Annika Marlen Hinze is an Associate Professor of Political Science and the Director of the Urban Studies Program at Fordham University. Her research and teaching focus on urban politics, immigration policy, democratic theory, and qualitative and mixed methods research. Hinze is also interested in housing, transportation, and sustainability policy in cities. Her first book, Turkish Berlin: Integration Policy and Urban Space (University of Minnesota Press, 2013), compares integration policy and lived integration of second-generation Turk-German women in two Berlin neighborhoods. She is also the co-author (with Dennis R. Judd) of the 10th edition of City Politics: The Political Economy of Urban America (Routledge 2018), as well as the 11th edition, newly entitled City Politics: Cities and Suburbs in 21st Century America (Routledge 2022), and co-editor (with James M. Smith) of the forthcoming 8th edition of American Urban Politics in a Global Age (Routledge, forthcoming).
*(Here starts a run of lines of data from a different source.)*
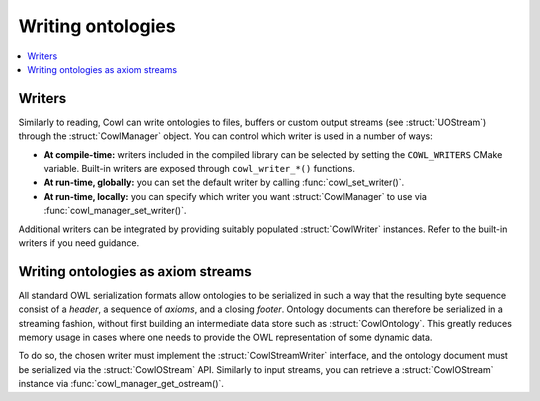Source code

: .. _writing:

==================
Writing ontologies
==================

.. contents:: :local:

Writers
=======

Similarly to reading, Cowl can write ontologies to files, buffers or custom output streams
(see :struct:`UOStream`) through the :struct:`CowlManager` object.
You can control which writer is used in a number of ways:

- **At compile-time:** writers included in the compiled library can be selected
  by setting the ``COWL_WRITERS`` CMake variable. Built-in writers are exposed through
  ``cowl_writer_*()`` functions.
- **At run-time, globally:** you can set the default writer by calling :func:`cowl_set_writer()`.
- **At run-time, locally:** you can specify which writer you want :struct:`CowlManager` to use
  via :func:`cowl_manager_set_writer()`.

Additional writers can be integrated by providing suitably populated :struct:`CowlWriter` instances.
Refer to the built-in writers if you need guidance.

.. doxygenstruct:: CowlWriter
.. doxygengroup:: CowlWriter
   :content-only:

.. _ostream:

Writing ontologies as axiom streams
===================================

All standard OWL serialization formats allow ontologies to be serialized in such a way that
the resulting byte sequence consist of a *header*, a sequence of *axioms*, and a closing *footer*.
Ontology documents can therefore be serialized in a streaming fashion, without first building
an intermediate data store such as :struct:`CowlOntology`. This greatly reduces memory
usage in cases where one needs to provide the OWL representation of some dynamic data.

To do so, the chosen writer must implement the :struct:`CowlStreamWriter` interface, and the
ontology document must be serialized via the :struct:`CowlOStream` API. Similarly to input streams,
you can retrieve a :struct:`CowlOStream` instance via :func:`cowl_manager_get_ostream()`.

.. doxygenstruct:: CowlStreamWriter
.. doxygenstruct:: CowlOStream
.. doxygengroup:: CowlOStream
   :content-only:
Hinze has published articles in the Journal of Ethnic and Migration Studies, PS: Political Science & Politics, Studies in Ethnicity and Nationalism, and co-edited a special issue on “North American Urban Politics” in the journal Urban Research and Practice (2013). Her current research focuses on gender equality in academia, the lasting impact of the COVID-19 pandemic on cities in policy framing and practice, sustainability policy and planning in American cities, urban neighborhood change, and democratic institutions. Dr. Hinze has done field research in Canada, Germany, Turkey, and the United States and is an Associated Researcher at the Center for Metropolitan Studies at TU Berlin.
Dr. Hinze studied English, North American Studies, and Modern History at Humboldt University and Free University in Berlin, Germany, and holds an M.A. and Ph.D. in Political Science from the University of Illinois, Chicago.
In her free time, she enjoys long-distance running (preferably through her favorite cities) and kicking the soccer ball with her daughter.